What about me and my needs, you jerks? Sure I haven't been in school for fifteen years ... quit being so goddamned impatient about it. Look, I've only collected two of the five Devo hats so far. And until I have all five, nobody gets nothin.
I tried letting them down easy, writing "Deceased" on their envelopes and having them mailed back. Might give 'em a kinda nice fuzzy sense of "justice". I even made 'em look blood-soaked for full effect.
Then Big Brother steps in. Turns out according to whatever corrupt government is running things right now, ketchup is easily detectable in a DNA test, and 'Mail Fraud' and so forth are 'Federal Offenses punishable by prison'.
Lousy screws. Jesus I'm glad I'm dead.
But the telephone is off-limits. Well, more accurately, I regard it as "Open Season": by violating the sanctity if my hard-earned personal space (consisting of four walls, three Playboys and one telephone), I consider it a rude invasion to get unsolicited calls of any nature.
My friends want me to make a CD on how I handle these calls. Hey, I live in poverty and don't have a whole lot to amuse myself; if you're calling me you've just become a new plug-in surround-sound amusement center Geo-Pet playthingy in a world commonly refered to as the debauched, seething cesspool of my deranged mind.
You've worked hard for this.
You've earned it.
And God I swear ... if they weren't creditors actually wanting me to pay my bills, I would hire these people to call me all the time.
When you get a telemarketer, let them suck you in on the speech. In roughly the first sixty seconds a telemarketer is desperately trying to gauge if a sale is possible here. Just "play ball" and it won't take long at all. Let them make the pitch, and tell them you want everything. Subscriptions for friends. Gifts. Order like tons of these products. When it comes time to pay, tell 'em you've got a VISA. But when it becomes time to tell them the VISA number, start reciting random single numbers uninterruptedly ... for however long it takes them to hang up.
There's one calling list you are no longer on.
Creditors are pretty slick because they already know some things about you. But this really only makes them more vulnerable: you can layer up some really magnificent lies when the foundation is blended nicely with a good dose of the truth.

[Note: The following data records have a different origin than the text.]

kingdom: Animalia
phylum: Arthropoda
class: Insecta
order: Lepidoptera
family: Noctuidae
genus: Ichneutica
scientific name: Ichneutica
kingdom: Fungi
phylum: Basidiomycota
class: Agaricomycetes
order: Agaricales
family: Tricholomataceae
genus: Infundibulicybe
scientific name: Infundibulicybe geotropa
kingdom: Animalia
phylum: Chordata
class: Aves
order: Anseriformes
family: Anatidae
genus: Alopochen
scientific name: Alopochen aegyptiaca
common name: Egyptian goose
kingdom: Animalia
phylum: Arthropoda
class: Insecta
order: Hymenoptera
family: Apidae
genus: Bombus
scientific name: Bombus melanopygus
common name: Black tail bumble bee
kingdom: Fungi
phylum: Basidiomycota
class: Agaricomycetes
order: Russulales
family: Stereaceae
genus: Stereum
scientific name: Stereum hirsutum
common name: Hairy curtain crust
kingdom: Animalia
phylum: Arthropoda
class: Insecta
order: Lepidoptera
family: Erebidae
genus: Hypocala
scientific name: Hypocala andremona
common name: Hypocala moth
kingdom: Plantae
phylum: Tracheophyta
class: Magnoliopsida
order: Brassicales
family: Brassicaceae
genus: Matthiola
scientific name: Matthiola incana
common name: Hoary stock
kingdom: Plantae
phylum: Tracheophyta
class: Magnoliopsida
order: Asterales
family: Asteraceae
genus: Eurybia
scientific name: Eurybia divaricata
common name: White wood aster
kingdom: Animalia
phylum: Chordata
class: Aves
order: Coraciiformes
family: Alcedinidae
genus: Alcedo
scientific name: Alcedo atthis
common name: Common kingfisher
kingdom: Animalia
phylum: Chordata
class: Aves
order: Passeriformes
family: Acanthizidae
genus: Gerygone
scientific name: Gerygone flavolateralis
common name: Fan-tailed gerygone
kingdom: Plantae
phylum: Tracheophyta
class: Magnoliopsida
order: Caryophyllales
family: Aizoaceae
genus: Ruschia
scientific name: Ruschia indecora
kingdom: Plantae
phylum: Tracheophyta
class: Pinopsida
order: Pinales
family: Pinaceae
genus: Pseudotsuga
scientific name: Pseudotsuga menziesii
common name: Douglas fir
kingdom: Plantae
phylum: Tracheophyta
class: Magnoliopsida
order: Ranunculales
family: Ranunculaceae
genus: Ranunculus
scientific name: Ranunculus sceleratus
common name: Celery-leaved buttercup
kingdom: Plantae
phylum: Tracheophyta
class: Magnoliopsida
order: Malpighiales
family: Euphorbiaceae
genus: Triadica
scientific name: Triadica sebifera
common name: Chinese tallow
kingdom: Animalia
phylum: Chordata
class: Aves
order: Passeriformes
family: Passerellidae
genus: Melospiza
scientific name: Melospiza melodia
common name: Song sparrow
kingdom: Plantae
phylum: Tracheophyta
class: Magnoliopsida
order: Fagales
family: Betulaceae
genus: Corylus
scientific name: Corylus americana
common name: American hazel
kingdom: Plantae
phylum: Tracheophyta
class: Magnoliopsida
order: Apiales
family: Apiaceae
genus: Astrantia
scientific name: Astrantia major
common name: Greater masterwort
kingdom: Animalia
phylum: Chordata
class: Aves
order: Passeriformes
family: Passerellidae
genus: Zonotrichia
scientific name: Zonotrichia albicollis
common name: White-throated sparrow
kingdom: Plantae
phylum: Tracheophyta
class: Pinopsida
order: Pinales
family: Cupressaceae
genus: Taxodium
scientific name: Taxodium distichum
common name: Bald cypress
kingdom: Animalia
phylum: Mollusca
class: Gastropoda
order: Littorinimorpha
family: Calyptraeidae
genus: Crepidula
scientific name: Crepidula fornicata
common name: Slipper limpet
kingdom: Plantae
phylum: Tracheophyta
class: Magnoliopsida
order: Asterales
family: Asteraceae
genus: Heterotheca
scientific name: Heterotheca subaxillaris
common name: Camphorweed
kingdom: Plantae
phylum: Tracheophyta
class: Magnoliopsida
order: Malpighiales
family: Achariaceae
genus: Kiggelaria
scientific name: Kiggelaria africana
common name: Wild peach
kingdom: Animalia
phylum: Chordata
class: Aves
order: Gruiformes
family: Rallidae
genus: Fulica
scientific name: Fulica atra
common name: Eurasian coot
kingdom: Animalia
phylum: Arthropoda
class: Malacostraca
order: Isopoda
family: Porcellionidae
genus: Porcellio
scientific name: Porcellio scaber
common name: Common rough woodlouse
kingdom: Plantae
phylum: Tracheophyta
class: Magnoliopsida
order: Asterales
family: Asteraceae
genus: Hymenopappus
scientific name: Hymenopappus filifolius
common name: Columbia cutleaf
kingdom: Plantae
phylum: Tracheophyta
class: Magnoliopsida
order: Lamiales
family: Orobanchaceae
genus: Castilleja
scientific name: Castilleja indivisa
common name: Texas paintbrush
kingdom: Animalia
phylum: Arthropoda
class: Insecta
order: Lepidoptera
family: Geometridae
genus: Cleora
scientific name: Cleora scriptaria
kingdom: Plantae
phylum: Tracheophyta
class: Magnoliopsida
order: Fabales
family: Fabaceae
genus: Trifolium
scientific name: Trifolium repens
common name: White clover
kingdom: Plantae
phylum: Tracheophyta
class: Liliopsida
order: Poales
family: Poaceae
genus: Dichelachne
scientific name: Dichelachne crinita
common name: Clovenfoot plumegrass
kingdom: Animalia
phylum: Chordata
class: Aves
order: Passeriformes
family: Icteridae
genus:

Remember, these are honest, hard-working people that deserve nothing less than the full spectrum of your creative effort.
I usually answer the phone as "Dale, the former roommate."
Credit Agency: "Mr. Curr?"
Me: "No, this is Dale Chrisopherson, his former roommate."
Credit Agency: "Do you know where I can find Mr. Curr?"
Me: "No. He got my girlfriend and Auntie Eloise pregnant, stole my wallet and car keys a few days ago and has evidently skipped town."
Credit Agency: I ... uh ... see."
Me: "Do you want the number for the police? They're lookin for him too. He was so pissed when he left he punched a clown and broke his 'lectronic nose. Then he kicked a bunch of puppies. Completely ruined my nieces' birthday party."
Credit Agency: "... Um"
Me: "Well I would certainly like to find him before the cops do. I'd like to kick him in the nuts until his guts rupture. Maybe stuff his fucking arm into a garbage disposal 'an listen to him howl. [pause] ... Wanna work together and find this son-of-a-bitch?"